On top of the classic web platform support, let's check the support for basic app functionality, such as icon installation and offline capabilities.
97 %
Offline-ready browsers
88 %
Web users can install a PWA
Data sourced from StatCounter and Can I Use.
Desktop and laptops
In a world of multifactor devices, it's challenging to know what a desktop device is anymore. Still, at least from an operating system point of view, these browsers and stores are compatible with PWA installation and offline capabilities:
- Windows 10 and 11
- Google Chrome (from version 73), Microsoft Edge (from version 79), Microsoft Store
- ChromeOS
- built-in Chrome browser (from version 72), Play Store (from version 85)
- macOS, Linux, and Windows 7 and 8.x
- Google Chrome (from version 73), Microsoft Edge
In the following video the user installs a PWA from the browser on a desktop computer, and then accesses it like any other app with its standalone window.
Mobile devices
Talking about mobile phones and tablets, a Progressive Web App is installable with offline capabilities using the following browsers and app stores:
- iOS and iPadOS
- Safari (since iOS 11.3), AppStore (since iOS/iPadOS 14, with some limitations), mobile configuration for enterprise distribution.
- Android
- Firefox, Google Chrome, Samsung Internet, Microsoft Edge, Opera, Brave, Huawei Browser, Baidu, UCWeb, Play Store (from version 72 with Google Chrome installed, or browsers compatible with TWA), Galaxy Store, Managed Play iframe for enterprise distribution.
In the following video the user installs a PWA from the browser on a mobile device using the browser dialog, and also using the Add to Home screen menu.
Other devices
Some other small devices support PWAs, such as game consoles (Xbox with Microsoft Store) or XR devices (Microsoft Hololens, plans for Facebook's Oculus).
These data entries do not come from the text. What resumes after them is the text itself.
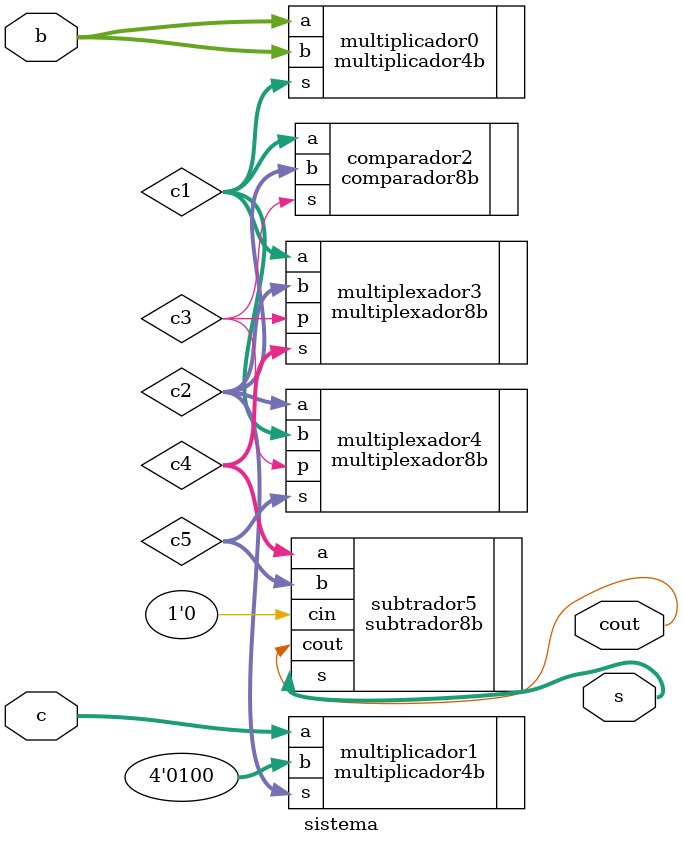
<source format=v>

module sistema ( b, c,  cout, s);
	//Descricao das entradas e saidas
	 input [3:0] b, c;			//b e c sao entradas de 4-bits              
    output cout;				// cout é uma saida de 1-bit
	 output [7:0] s;            // s é uma saida de 8 bits
	

	//Declaracao dos fios intermediarios
	 wire [7:0] c1, c2, c4, c5;
    wire c3;
    
	//Descricao do circuito - abordagem hierarquica
    multiplicador4b multiplicador0 (.a(b), .b(b), .s(c1));
    multiplicador4b multiplicador1 (.a(c), .b(4'b0100), .s(c2));
	 comparador8b comparador2 (.a(c1), .b(c2), .s(c3));
	 multiplexador8b multiplexador3 (.a(c1), .b(c2), .p(c3), .s(c4));
    multiplexador8b multiplexador4 (.a(c2), .b(c1), .p(c3), .s(c5));
    subtrador8b subtrador5 (.a(c4), .b(c5), .cin(1'b0), .s(s), .cout(cout));

endmodule

</source>
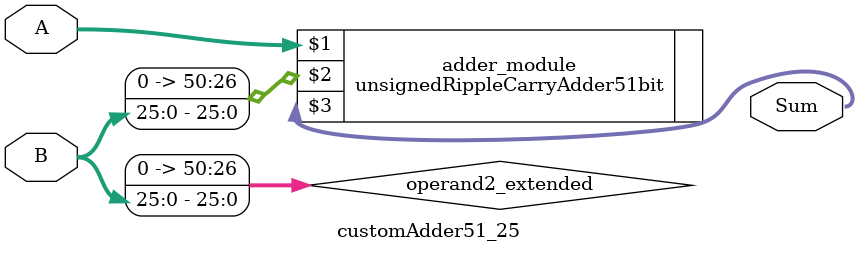
<source format=v>
module customAdder51_25(
                        input [50 : 0] A,
                        input [25 : 0] B,
                        
                        output [51 : 0] Sum
                );

        wire [50 : 0] operand2_extended;
        
        assign operand2_extended =  {25'b0, B};
        
        unsignedRippleCarryAdder51bit adder_module(
            A,
            operand2_extended,
            Sum
        );
        
        endmodule
        
</source>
However, the rest of the devices with a browser do not typically accept PWAs, including:
- Game consoles
- Smart TVs
- Smartwatches
- Cars
Your PWA will always work in the browser of all devices with their specific limitations. This ability to work in many devices, lets you create multi-device journeys, where the user can start a task in one device and complete it on another device, with data synced across them, with the exact same deployed app.